━━━ Data for review

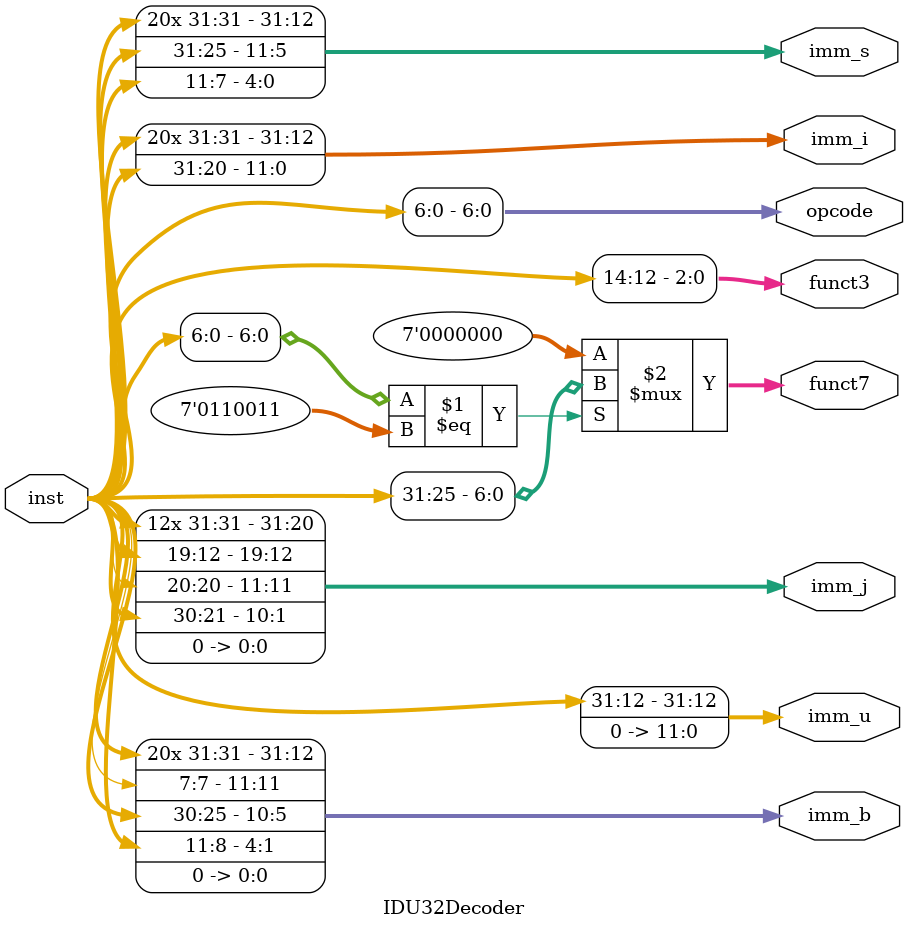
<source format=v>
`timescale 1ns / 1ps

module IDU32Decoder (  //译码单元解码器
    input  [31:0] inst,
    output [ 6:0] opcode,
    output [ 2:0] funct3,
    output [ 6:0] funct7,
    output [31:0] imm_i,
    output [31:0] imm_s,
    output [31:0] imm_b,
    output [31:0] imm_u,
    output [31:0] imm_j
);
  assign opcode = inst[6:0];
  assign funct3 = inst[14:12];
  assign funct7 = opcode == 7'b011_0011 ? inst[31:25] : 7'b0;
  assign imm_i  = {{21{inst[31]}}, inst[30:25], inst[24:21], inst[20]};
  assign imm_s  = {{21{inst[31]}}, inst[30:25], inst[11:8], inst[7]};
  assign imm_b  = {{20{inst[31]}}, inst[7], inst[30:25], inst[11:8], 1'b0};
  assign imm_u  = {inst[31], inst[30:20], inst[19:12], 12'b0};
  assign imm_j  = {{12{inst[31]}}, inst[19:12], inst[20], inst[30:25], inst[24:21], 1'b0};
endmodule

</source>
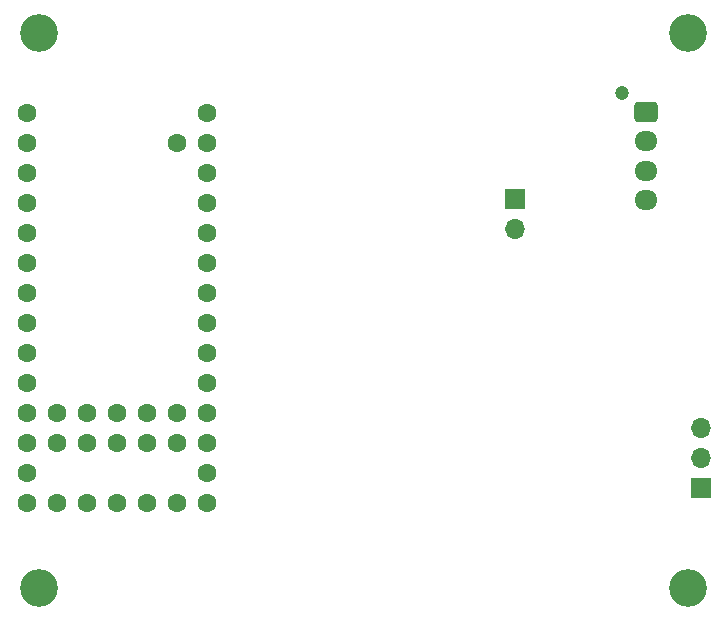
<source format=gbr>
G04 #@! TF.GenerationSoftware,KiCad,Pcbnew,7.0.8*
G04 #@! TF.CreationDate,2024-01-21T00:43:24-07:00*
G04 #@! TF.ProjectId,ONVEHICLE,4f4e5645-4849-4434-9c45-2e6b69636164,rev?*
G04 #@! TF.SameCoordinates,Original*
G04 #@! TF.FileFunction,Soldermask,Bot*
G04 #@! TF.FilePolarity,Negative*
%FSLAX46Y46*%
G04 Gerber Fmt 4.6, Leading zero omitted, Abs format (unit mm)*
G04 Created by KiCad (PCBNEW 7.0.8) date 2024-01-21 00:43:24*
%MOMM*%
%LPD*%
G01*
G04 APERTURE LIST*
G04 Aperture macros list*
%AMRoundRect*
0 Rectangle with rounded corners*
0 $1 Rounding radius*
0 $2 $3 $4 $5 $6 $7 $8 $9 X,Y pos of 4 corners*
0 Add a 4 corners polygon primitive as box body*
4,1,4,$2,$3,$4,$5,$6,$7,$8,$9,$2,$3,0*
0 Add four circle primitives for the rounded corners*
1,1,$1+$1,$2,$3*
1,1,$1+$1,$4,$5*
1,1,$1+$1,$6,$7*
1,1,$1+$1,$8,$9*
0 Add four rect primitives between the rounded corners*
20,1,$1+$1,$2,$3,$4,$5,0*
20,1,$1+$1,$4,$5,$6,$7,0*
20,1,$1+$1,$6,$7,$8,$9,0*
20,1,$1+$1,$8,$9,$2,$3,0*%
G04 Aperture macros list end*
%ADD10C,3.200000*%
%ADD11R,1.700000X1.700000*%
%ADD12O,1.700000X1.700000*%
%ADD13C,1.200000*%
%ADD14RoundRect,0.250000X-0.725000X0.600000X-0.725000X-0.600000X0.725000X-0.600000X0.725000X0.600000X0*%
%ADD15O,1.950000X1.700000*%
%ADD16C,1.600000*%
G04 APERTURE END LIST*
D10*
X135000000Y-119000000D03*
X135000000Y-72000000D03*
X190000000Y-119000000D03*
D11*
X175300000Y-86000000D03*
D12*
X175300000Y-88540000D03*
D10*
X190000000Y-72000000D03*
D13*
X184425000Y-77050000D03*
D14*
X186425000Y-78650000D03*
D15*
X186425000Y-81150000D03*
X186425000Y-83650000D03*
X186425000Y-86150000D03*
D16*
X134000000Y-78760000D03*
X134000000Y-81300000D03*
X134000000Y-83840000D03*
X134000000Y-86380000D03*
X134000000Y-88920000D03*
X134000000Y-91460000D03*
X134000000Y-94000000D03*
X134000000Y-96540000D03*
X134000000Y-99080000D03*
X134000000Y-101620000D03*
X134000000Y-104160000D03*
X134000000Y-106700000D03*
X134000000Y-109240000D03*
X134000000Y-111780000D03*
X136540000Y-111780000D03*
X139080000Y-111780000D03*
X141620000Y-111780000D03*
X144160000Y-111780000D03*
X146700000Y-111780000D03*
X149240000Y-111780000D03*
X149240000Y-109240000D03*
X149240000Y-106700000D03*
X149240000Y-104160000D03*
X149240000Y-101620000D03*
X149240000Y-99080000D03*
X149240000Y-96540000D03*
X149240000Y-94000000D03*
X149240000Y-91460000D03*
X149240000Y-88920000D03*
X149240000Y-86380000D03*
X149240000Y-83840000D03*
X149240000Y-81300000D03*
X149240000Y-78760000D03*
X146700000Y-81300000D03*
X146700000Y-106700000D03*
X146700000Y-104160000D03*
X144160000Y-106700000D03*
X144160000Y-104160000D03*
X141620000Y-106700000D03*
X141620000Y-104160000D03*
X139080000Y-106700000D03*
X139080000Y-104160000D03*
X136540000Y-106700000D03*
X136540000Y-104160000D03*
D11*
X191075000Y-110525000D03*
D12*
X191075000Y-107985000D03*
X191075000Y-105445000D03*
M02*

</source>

━━━━━━
━━━ Data for review

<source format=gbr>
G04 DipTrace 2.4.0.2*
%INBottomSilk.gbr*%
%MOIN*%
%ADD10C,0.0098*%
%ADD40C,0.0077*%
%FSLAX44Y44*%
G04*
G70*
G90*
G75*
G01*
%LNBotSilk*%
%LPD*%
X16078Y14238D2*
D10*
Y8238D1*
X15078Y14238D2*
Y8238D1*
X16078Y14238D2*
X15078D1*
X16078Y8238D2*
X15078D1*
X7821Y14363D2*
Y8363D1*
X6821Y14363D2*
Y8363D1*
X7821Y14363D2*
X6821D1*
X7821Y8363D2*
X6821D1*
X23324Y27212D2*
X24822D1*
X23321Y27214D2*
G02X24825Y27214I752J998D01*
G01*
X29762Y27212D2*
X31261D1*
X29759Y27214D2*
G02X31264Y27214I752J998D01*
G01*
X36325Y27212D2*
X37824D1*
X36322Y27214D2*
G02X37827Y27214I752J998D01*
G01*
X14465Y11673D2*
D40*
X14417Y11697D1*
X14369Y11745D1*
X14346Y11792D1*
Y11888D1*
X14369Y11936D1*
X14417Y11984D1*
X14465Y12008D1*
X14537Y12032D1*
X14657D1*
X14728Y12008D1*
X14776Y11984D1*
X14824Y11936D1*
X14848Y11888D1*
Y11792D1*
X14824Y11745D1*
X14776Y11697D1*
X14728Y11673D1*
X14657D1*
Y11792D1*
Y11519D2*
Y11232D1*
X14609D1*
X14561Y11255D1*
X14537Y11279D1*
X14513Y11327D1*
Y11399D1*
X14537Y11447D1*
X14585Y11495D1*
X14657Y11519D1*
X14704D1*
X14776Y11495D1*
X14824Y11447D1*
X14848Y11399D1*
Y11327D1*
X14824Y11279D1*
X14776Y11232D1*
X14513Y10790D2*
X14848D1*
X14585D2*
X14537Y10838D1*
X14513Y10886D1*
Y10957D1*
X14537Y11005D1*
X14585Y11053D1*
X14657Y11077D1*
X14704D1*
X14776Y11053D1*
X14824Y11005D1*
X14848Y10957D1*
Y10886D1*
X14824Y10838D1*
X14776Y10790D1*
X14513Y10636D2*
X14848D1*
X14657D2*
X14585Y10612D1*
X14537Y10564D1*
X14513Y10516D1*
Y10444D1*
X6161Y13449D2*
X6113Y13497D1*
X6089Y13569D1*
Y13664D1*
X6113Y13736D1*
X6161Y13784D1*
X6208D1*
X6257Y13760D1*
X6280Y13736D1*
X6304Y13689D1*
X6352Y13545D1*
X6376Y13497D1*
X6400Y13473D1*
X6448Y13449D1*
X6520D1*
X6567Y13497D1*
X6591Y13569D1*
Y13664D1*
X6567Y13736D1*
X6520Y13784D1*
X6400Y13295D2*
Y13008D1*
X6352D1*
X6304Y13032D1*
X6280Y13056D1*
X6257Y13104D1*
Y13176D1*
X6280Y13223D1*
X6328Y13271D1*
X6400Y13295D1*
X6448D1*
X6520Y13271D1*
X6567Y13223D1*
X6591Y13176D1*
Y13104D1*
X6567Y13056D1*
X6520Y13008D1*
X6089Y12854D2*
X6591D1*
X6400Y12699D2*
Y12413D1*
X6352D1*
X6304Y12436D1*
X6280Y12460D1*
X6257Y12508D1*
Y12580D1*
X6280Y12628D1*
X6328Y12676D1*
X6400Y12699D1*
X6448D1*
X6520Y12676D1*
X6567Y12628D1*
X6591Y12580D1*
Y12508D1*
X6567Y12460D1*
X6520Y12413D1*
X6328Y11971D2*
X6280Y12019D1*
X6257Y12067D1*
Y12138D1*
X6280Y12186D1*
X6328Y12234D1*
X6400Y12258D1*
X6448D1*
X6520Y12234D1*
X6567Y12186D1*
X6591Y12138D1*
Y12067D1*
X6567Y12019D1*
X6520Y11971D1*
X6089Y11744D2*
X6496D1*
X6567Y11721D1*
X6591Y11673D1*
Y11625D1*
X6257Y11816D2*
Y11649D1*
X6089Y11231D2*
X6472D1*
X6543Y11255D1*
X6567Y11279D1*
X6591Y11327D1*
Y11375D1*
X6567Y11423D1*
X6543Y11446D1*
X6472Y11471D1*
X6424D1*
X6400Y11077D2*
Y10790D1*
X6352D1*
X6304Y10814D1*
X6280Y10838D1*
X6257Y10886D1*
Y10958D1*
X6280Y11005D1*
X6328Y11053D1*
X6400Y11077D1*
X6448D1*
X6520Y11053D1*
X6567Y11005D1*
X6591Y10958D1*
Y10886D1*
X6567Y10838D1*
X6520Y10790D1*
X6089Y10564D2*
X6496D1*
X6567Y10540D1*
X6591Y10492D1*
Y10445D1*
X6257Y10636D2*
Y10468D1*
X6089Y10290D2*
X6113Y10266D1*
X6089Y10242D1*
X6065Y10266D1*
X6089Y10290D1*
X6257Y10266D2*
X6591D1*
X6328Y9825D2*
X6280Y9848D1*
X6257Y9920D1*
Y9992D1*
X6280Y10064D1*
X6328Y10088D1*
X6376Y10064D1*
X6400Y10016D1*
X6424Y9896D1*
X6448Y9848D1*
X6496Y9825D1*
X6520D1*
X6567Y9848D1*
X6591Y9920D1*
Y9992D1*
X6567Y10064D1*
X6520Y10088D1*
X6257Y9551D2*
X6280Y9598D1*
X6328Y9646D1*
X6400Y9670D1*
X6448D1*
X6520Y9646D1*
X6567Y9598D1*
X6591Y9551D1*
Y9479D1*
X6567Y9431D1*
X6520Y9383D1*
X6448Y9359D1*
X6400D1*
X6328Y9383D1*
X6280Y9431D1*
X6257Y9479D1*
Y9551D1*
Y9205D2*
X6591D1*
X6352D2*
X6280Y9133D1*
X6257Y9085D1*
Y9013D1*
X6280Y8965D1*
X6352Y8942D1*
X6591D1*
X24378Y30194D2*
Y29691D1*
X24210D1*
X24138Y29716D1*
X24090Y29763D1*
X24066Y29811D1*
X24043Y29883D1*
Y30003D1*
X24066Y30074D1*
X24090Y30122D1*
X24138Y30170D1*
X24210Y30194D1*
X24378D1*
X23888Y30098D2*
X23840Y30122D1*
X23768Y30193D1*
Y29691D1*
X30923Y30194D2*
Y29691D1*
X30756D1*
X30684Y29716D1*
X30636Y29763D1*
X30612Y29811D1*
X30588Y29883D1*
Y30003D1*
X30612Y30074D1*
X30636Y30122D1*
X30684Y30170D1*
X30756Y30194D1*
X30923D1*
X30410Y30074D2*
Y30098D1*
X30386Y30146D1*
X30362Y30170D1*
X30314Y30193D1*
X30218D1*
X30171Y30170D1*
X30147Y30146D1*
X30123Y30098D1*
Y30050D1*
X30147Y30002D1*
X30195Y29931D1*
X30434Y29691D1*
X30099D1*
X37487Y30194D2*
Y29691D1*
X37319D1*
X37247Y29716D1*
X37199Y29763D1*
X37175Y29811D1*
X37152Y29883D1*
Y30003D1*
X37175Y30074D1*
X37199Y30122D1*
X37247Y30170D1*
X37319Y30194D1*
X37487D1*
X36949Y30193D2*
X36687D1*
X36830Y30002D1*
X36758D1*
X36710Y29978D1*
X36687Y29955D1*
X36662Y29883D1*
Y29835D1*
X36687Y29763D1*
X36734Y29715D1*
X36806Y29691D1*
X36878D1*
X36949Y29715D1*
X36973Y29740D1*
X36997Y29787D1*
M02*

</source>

━━━━━━
━━━ Data for review

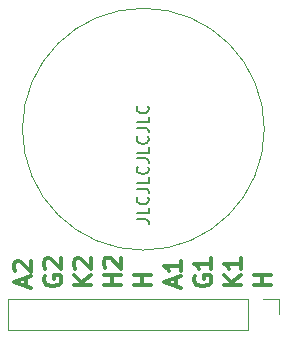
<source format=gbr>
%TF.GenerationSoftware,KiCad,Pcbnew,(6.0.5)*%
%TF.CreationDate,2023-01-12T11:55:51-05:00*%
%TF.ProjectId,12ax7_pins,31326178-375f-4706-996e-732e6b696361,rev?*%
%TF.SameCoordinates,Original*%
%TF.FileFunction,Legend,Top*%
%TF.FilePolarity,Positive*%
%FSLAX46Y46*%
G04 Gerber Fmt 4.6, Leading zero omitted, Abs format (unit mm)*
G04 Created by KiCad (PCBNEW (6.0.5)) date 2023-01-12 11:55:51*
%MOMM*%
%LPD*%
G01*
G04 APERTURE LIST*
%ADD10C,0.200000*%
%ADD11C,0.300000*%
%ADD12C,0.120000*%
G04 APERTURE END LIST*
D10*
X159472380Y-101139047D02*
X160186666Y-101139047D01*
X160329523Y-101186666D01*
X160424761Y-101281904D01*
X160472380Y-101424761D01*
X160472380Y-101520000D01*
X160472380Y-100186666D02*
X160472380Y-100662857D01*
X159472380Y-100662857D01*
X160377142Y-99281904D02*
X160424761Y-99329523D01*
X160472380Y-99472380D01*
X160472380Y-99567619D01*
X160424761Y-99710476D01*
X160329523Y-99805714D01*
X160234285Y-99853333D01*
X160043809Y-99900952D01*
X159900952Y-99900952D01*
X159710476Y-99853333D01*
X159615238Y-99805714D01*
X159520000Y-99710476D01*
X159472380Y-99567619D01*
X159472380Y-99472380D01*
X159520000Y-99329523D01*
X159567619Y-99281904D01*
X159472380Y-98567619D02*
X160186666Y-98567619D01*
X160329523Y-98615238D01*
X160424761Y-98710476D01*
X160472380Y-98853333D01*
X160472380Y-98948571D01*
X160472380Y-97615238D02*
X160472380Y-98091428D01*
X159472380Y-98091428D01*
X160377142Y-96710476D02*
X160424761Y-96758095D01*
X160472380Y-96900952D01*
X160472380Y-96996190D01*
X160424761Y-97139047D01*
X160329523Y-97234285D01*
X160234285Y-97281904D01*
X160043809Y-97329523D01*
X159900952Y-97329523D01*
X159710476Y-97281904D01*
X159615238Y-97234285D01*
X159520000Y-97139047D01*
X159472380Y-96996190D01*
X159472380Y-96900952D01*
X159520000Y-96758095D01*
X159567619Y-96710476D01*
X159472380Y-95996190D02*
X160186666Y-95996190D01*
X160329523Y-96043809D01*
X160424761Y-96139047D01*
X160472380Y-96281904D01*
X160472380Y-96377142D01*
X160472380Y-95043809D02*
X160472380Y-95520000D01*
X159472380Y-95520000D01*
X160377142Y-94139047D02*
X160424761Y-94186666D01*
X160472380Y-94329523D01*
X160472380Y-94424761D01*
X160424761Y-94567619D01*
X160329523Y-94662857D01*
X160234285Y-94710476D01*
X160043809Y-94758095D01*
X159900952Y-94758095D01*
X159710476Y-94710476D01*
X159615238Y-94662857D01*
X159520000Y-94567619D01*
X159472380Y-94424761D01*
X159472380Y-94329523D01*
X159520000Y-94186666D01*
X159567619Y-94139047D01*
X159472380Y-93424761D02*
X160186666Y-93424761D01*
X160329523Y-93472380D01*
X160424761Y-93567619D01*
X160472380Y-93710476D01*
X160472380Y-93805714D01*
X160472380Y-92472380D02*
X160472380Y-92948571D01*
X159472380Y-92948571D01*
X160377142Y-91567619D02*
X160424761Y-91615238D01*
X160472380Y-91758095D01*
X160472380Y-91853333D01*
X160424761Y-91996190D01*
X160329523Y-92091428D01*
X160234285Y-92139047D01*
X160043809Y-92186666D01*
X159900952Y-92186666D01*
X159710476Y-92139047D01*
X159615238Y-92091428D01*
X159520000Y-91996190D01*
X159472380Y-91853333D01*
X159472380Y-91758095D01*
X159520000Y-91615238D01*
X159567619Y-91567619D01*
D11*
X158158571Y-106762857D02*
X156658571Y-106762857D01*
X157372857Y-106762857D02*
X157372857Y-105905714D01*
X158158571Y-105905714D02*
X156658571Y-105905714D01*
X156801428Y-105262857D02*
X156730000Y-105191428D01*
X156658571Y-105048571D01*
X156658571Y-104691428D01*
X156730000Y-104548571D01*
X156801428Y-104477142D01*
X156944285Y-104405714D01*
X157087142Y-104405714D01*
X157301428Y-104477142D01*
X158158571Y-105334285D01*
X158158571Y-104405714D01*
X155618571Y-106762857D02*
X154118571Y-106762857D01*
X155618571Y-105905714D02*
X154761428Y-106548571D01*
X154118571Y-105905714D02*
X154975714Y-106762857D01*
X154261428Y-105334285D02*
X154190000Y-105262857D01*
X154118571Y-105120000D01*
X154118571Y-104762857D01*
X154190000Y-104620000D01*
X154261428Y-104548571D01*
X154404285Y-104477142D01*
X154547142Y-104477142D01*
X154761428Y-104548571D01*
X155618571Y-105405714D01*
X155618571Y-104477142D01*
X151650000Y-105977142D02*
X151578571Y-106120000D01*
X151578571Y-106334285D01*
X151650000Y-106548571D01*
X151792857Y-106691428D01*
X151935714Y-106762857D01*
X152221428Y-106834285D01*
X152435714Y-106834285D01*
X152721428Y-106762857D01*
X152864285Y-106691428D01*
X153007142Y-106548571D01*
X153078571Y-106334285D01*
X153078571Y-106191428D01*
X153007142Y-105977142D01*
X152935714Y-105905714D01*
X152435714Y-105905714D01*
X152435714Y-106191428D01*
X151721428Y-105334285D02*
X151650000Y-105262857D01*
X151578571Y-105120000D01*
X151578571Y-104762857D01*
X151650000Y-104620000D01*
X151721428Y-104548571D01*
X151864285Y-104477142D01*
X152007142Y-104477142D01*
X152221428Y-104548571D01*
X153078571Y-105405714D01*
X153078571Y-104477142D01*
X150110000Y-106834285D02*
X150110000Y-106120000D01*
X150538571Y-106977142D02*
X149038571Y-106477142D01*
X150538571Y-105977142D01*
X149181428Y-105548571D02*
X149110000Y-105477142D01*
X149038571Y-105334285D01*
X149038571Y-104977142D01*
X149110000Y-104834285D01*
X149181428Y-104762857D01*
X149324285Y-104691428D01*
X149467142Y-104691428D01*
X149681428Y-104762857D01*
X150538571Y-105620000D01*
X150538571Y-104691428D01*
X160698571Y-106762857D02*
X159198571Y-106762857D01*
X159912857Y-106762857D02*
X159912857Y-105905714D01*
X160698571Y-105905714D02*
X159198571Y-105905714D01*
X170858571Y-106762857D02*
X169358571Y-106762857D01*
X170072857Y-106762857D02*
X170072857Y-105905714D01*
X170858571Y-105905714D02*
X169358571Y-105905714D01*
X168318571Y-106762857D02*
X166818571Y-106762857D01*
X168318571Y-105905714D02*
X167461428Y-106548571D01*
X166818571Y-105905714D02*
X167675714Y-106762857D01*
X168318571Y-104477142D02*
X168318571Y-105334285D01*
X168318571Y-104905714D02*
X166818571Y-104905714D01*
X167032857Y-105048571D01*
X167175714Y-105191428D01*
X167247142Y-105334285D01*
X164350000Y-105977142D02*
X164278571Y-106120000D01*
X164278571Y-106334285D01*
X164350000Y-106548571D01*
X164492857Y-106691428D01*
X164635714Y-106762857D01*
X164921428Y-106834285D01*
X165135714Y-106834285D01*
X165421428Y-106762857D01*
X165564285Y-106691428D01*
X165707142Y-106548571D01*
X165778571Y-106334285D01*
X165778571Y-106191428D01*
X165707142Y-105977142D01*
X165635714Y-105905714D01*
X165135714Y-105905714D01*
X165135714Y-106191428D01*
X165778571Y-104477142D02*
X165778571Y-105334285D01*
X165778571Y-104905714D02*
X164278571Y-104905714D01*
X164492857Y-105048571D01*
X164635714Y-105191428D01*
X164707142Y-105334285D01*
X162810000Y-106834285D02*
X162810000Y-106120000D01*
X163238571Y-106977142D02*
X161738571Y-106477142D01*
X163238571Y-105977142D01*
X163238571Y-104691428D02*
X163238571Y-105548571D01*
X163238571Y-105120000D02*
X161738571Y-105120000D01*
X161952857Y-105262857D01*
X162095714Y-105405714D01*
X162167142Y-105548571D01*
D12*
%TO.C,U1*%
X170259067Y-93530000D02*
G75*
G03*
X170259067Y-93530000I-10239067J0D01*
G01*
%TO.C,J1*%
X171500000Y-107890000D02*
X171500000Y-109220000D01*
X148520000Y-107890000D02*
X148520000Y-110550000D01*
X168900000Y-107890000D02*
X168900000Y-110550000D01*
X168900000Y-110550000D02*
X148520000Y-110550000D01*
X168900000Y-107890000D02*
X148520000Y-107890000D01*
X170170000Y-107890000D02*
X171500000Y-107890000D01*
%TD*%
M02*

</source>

━━━━━━

The task
After locating "<source format=v>" and "G04 #@! TF.FileFunction,Soldermask,Bot*" in the records above, return exactly the line holding each one and every line between them; leave out the pictures.

Exercise solution
<source format=v>
`timescale 1ns / 1ps

module IDU32Decoder (  //译码单元解码器
    input  [31:0] inst,
    output [ 6:0] opcode,
    output [ 2:0] funct3,
    output [ 6:0] funct7,
    output [31:0] imm_i,
    output [31:0] imm_s,
    output [31:0] imm_b,
    output [31:0] imm_u,
    output [31:0] imm_j
);
  assign opcode = inst[6:0];
  assign funct3 = inst[14:12];
  assign funct7 = opcode == 7'b011_0011 ? inst[31:25] : 7'b0;
  assign imm_i  = {{21{inst[31]}}, inst[30:25], inst[24:21], inst[20]};
  assign imm_s  = {{21{inst[31]}}, inst[30:25], inst[11:8], inst[7]};
  assign imm_b  = {{20{inst[31]}}, inst[7], inst[30:25], inst[11:8], 1'b0};
  assign imm_u  = {inst[31], inst[30:20], inst[19:12], 12'b0};
  assign imm_j  = {{12{inst[31]}}, inst[19:12], inst[20], inst[30:25], inst[24:21], 1'b0};
endmodule

</source>
<source format=gbr>
G04 #@! TF.GenerationSoftware,KiCad,Pcbnew,7.0.8*
G04 #@! TF.CreationDate,2024-01-21T00:43:24-07:00*
G04 #@! TF.ProjectId,ONVEHICLE,4f4e5645-4849-4434-9c45-2e6b69636164,rev?*
G04 #@! TF.SameCoordinates,Original*
G04 #@! TF.FileFunction,Soldermask,Bot*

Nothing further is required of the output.